I find myself to be in an uncomfortable position.
If you are concerned and worried and fearful and scared of the secret right wing conspiracy to one day abolish all of the federal government social programs (including Social Security, Medicare, Medicaid, and college student loans) that help people — then you have to worry about who the president will be now and in the future. If s/he agrees with these extreme conservatives, then the lower and middle classes will be at-risk and in danger.
As much as I dislike him, President Trump is really not one of them. He has no political beliefs or theory or philosophy or ideology that he believes in. But they (including the Kochs) do. Vice-President Pence does. Pence is an extreme conservative, and, in my opinion, he is a Social Darwinist. He is part of a group that is known as “The Movement Conservatives” that includes Ted Cruz and Paul Ryan. It is actually safer for the lower and middle classes to have Trump remain in office and to be the Republican nominee in 2020 than for a real Social Darwinist like Pence who these extreme conservatives would love to see become president.
It bothers me that the national Democrats are not warning, informing and educating the American people about this extreme conservative conspiracy. If a politcal nobody like me knows about it, surely most of them most know about it.

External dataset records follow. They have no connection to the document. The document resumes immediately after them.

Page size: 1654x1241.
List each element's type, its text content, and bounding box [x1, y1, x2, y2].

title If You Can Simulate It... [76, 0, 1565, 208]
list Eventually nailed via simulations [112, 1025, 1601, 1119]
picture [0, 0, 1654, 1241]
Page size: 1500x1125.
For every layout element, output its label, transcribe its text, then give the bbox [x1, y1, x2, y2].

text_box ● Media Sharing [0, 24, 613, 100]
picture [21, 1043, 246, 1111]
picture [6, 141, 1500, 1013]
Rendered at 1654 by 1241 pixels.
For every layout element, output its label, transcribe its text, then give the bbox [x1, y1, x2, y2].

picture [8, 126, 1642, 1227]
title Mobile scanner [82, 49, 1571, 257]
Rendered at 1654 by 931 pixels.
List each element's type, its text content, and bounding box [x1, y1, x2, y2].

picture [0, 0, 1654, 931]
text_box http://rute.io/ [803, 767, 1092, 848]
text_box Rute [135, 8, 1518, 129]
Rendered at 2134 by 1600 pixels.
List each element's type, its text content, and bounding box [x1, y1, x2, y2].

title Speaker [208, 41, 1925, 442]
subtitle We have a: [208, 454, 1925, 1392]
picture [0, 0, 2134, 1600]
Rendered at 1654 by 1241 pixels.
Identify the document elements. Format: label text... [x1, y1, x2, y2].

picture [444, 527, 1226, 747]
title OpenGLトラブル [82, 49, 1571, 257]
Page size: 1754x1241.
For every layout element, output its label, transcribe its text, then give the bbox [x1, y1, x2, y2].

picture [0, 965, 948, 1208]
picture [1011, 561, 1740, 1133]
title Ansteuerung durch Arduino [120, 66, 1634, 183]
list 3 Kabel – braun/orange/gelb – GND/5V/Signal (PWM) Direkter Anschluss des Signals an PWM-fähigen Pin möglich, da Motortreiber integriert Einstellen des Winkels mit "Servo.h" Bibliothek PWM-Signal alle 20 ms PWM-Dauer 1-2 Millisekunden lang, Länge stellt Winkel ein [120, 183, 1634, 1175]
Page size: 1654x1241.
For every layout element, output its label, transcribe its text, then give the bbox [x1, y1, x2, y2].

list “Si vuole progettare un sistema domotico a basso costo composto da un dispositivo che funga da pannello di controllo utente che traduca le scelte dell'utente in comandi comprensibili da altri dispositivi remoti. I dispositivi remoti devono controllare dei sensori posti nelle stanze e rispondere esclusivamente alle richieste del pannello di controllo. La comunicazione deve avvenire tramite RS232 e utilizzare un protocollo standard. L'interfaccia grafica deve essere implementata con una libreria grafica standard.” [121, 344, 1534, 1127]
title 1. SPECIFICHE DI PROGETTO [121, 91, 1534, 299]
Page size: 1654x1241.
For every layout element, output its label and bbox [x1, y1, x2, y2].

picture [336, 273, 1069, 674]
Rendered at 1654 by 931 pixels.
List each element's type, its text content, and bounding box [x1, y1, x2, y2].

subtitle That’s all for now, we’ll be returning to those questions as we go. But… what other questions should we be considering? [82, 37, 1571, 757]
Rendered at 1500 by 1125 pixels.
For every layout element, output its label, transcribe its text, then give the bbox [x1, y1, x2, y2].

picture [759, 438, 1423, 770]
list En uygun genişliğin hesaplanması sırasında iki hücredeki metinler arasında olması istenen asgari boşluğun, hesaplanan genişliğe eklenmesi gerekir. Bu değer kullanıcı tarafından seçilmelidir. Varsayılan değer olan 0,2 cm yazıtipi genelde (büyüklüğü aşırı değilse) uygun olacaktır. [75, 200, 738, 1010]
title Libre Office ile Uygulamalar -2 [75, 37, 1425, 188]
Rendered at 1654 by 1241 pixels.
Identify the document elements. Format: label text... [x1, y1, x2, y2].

Yet, Trump has already ruined our country with his hateful talk, and I believe that it is probably too late for it to ever be repaired. The war between the Republicans and the Democrats will probably never soften. We are likely to always view and treat each other as “the enemy.” Our alienation and estrangement from each other will probably never lessen.
The book that does an excellent job of detailing all of the parts of this secret conservative conspiracy was written by Jane Mayer. Its title is “Dark Money: The Hidden History of the Billionaires Behind the Rise of the Radical Right.”
It looks like we will likely never achieve what Robert Kennedy hoped for and wished for, and what many of us today also hope for and wish for, when he said that “Our goal and task must be to tame the savageness of humankind and make gentle the life of this world.”
This is all very troubling, but there is always hope.
At this point, we need a hero.
Stewart B. Epstein is a retired college professor of sociology, social work and psychology who is very proud to have taught at West Virginia University, Slippery Rock University, and SUNY-Brockport. He is a former resident of Franklin County who now lives in Rochester, NY.